When mandatory telework requirements took effect in March 2020 due to the COVID-19 pandemic, Ferro updated the simulation by converting the software that ran on stand-alone testing computers in the lab to work on Navy-Marine Corps Intranet (NMCI) and research, development, test and evaluation (RDT&E) computers. The update enabled Sailors from Norfolk Virginia Beach, Dahlgren (Aegis Training and Readiness Center) and a New Jersey based command with access to NMCI and RDT&E networks to participate in the experiment remotely.
The human-machine teaming study via 26 warfighters – 10 participating in person at the HSI Lab and 16 remotely – demonstrated an overwhelming need for implementation of the High Energy Laser Fire Control Decision Aid in the fleet.
It also proved the need for the NSWCDD Combat Systems Intelligent Automation Branch in collaboration with the Laser Weapon System Technology Development Branch to further investigate intelligent automation and decision aids in other tactical decision making processes.

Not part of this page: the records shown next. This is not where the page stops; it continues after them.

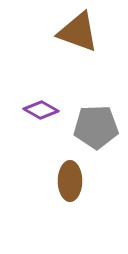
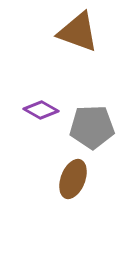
gray pentagon: moved 4 px left
brown ellipse: moved 3 px right, 2 px up; rotated 21 degrees clockwise
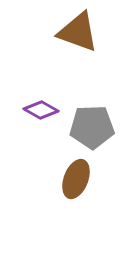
brown ellipse: moved 3 px right
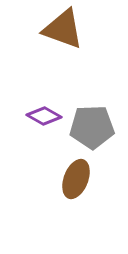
brown triangle: moved 15 px left, 3 px up
purple diamond: moved 3 px right, 6 px down
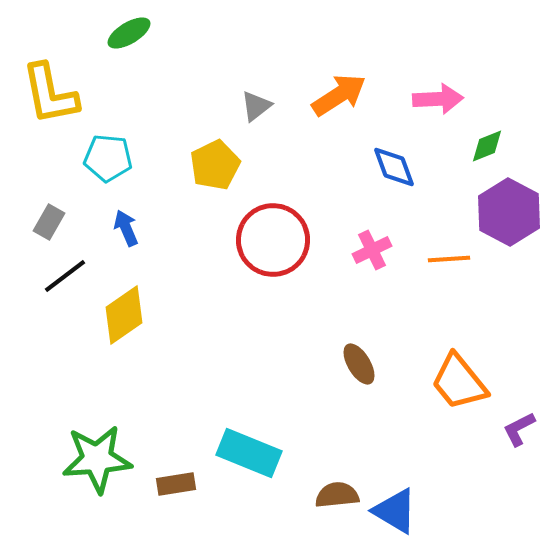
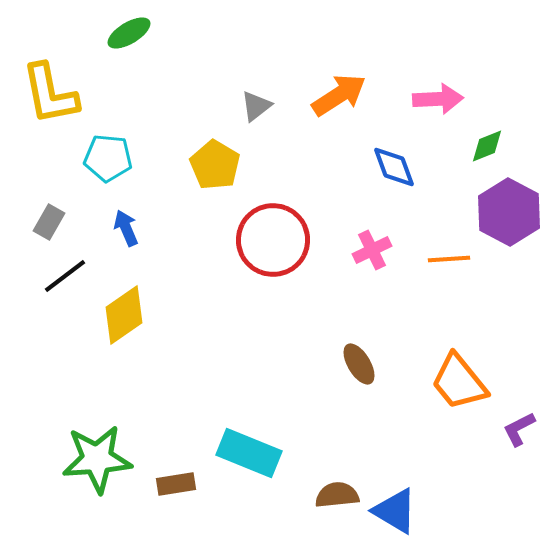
yellow pentagon: rotated 15 degrees counterclockwise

“The study revealed that warfighters were significantly faster in responding to and neutralizing targets while using the Fire Control Decision Aid,” said Ferro. “They were more accurate and able to neutralize the target by quickly selecting the correct aimpoint. The system was rated by the warfighter as more usable, and we were able to show that the warfighters were far less stressed by using the decision aid.”
In other words, the results proved that warfighters perform much better when artificial intelligence and machine learning is incorporated in a tactical situation.
“The simulation automatically provided nudges in the right direction while suggesting the next step in the process,” said Ferro.
The simulated aid showed Sailors the best aimpoint of a given target for optimal performance of the laser, saving them valuable time and energy necessary for other engagements as time goes on.
“I analyzed the results from 20 or so different viewpoints or angles and every single time it showed the need for these decision aids to help our warfighters,” said Ferro. “The decision aid system increases their ability to neutralize targets in a shorter amount of time and more accurately. The results of our study kept showing over and over again that this aid is vital.”
Ferro and his colleagues are continuing to develop the High Energy Laser Fire Control Decision Aid. Meanwhile, the NSWCDD team is planning its next step – incorporating the decision aid into current projects to enhance capabilities in the current and future fleet.
The team plans to make it interoperable with the Navy’s integrated combat system – a complex combat system vital to the future fleet’s capabilities.
“As a scientist this human-machine teaming study leaves me with a burning desire to keep diving deeper and seeking new insights,” said Ferro. “As an engineer I can see the immediate need and know we need to move quickly to make full use of this technology before our adversaries do.”
Future warfighter testing will comprise: a wider accuracy range, multivariate analysis; interactions analysis; non-linear regression; single versus multiple aid suggestions; display aid confidence level; fast accept for high aid confidence; affect of unreasonable correct or incorrect aid; proclaimed system accuracy and origin; teammate versus manager role; limited supply of alternatives; larger occlusion variance; an investigation into the limited use of alternate engagement; and forced feedback.